Il Collegio giudicante ha perciò cercato di capire se alle scelte meramente “organizzative” potesse applicarsi la business judgment rule ai fini del sindacato della responsabilità degli amministratori. A tale quesito, il Tribunale ha risposto affermativamente citando una propria precedente decisione (cfr. Trib. Roma, 8 aprile 2020, RG n. 8159-1/2017), che ha tratto spunto dalla formulazione dell’art. 2381 c.c., che ha posto a carico degli amministratori il dovere di curare l’adeguatezza dell’assetto organizzativo, amministrativo e contabile della società.
Ciò premesso, dunque, il Tribunale ha ritenuto perfettamente sindacabili (e quindi fonti di responsabilità) le scelte legate alla gestione degli indizi di pre-crisi e ai relativi assetti organizzativi, sia per quanto riguarda la rilevazione della crisi sia per ciò che attiene agli interventi conseguenti, sempre nei limiti del principio della business judgment rule. Di conseguenza, mentre da un lato è apparso certo come la mancata adozione di qualsivoglia misura organizzativa comportasse di per sé una responsabilità dell’organo gestorio, dall’altra, è stato ritenuto possibile assoggettare a sindacato giudiziale la struttura organizzativa predisposta dall’amministratore nei limiti e secondo i criteri della proporzionalità e della ragionevolezza (e, precisamente, in questo ambito secondo i criteri della adeguatezza), ciò al fine di verificare se fosse idonea a far emergere gli indici della perdita della continuità aziendale e se la tipologia degli interventi scelta dall’organo gestorio fosse ragionevole e non manifestamente irrazionale. Secondo il Tribunale, tale verifica andrebbe effettuata sulla base di una valutazione ex ante, tenendo conto delle informazioni conosciute o conoscibili dall’amministratore, ed a prescindere dai risultati concreti che poi sono stati raggiunti. Ciò in quanto la responsabilità dell’amministratore presuppone pur sempre una condotta colposa o dolosa.
Da tale ragionamento, deriva che è da considerarsi responsabile l’amministratore che abbia omesso del tutto di approntare una qualsivoglia struttura organizzativa, rimanendo inerte di fronte ai segnali indicatori di una situazione di crisi o di pre-crisi.
Per tali motivi, nel caso specificamente oggetto di analisi, il Tribunale ha rilevato che, sulla base degli elementi acquisiti e sussistendo il sospetto di gravi irregolarità, fosse necessario disporre l’ispezione di Alfa.
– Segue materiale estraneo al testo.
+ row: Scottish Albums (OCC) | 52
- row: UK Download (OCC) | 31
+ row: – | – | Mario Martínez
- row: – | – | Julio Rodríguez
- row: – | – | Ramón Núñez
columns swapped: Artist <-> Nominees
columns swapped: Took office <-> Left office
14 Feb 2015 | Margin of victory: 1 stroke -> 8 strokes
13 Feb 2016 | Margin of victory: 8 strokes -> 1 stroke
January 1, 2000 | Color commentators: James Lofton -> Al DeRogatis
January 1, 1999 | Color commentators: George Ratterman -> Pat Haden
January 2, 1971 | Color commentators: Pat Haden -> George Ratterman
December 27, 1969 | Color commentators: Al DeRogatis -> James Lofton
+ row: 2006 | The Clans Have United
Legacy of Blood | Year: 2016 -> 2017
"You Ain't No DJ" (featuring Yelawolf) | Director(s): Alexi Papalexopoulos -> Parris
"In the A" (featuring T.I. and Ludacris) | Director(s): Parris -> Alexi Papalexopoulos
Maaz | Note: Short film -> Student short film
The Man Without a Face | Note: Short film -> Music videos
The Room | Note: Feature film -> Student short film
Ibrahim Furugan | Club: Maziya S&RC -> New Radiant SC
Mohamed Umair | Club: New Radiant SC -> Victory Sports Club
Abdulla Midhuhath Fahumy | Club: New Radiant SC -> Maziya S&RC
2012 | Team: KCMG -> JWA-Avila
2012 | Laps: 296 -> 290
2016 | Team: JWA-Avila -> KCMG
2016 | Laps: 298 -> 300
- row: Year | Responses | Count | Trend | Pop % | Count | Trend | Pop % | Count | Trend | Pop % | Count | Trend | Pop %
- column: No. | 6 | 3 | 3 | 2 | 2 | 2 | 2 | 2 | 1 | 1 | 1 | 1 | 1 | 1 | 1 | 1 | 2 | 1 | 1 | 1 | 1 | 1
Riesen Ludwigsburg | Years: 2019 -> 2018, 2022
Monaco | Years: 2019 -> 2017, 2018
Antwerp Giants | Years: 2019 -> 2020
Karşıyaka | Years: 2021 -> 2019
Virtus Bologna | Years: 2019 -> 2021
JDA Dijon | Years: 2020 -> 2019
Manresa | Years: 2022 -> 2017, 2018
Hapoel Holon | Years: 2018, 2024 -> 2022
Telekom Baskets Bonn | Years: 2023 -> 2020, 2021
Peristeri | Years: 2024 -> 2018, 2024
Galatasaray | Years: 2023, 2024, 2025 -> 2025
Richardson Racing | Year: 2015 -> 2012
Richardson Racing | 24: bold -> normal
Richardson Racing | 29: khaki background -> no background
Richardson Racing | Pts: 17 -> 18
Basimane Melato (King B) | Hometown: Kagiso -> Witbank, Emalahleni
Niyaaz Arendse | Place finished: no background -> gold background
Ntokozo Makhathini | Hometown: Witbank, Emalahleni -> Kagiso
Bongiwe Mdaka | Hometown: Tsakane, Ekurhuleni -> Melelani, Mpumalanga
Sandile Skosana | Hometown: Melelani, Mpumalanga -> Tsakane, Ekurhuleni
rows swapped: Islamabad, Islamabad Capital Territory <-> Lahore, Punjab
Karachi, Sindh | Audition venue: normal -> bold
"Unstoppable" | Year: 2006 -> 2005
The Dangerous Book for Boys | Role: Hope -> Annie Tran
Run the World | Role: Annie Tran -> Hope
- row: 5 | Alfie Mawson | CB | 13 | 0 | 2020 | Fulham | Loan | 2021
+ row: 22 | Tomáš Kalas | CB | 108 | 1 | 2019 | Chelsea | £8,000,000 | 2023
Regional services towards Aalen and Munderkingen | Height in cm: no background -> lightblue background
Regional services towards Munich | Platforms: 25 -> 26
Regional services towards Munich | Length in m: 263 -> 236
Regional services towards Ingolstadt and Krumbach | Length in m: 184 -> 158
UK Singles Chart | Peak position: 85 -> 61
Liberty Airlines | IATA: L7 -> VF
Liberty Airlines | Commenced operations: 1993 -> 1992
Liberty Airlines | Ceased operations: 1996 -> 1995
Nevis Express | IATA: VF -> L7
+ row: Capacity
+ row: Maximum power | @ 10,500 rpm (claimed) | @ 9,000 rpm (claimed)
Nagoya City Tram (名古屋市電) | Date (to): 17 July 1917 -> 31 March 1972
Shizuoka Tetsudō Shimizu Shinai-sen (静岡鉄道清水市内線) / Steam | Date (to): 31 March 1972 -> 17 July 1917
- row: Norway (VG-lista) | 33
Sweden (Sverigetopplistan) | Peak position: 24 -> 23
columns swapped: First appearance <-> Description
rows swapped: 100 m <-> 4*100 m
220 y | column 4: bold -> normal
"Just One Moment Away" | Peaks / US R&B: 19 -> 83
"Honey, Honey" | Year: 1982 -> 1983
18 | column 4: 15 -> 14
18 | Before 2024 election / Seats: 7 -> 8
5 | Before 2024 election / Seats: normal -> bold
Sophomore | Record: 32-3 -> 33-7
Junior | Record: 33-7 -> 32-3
[1] Ciononostante, si sottolinea come il principio della insindacabilità delle scelte di gestione non sia assoluto. La giurisprudenza ha, infatti, elaborato due particolari limiti: (1) il primo è che la scelta di gestione è insindacabile solo se essa è stata legittimamente compiuta (sindacato sul modo in cui la scelta è stata assunta); e (2) il secondo è che la scelta è insindacabile solo se non è irrazionale (sindacato sulle ragioni per cui la scelta compiuta è stata preferita ad altre).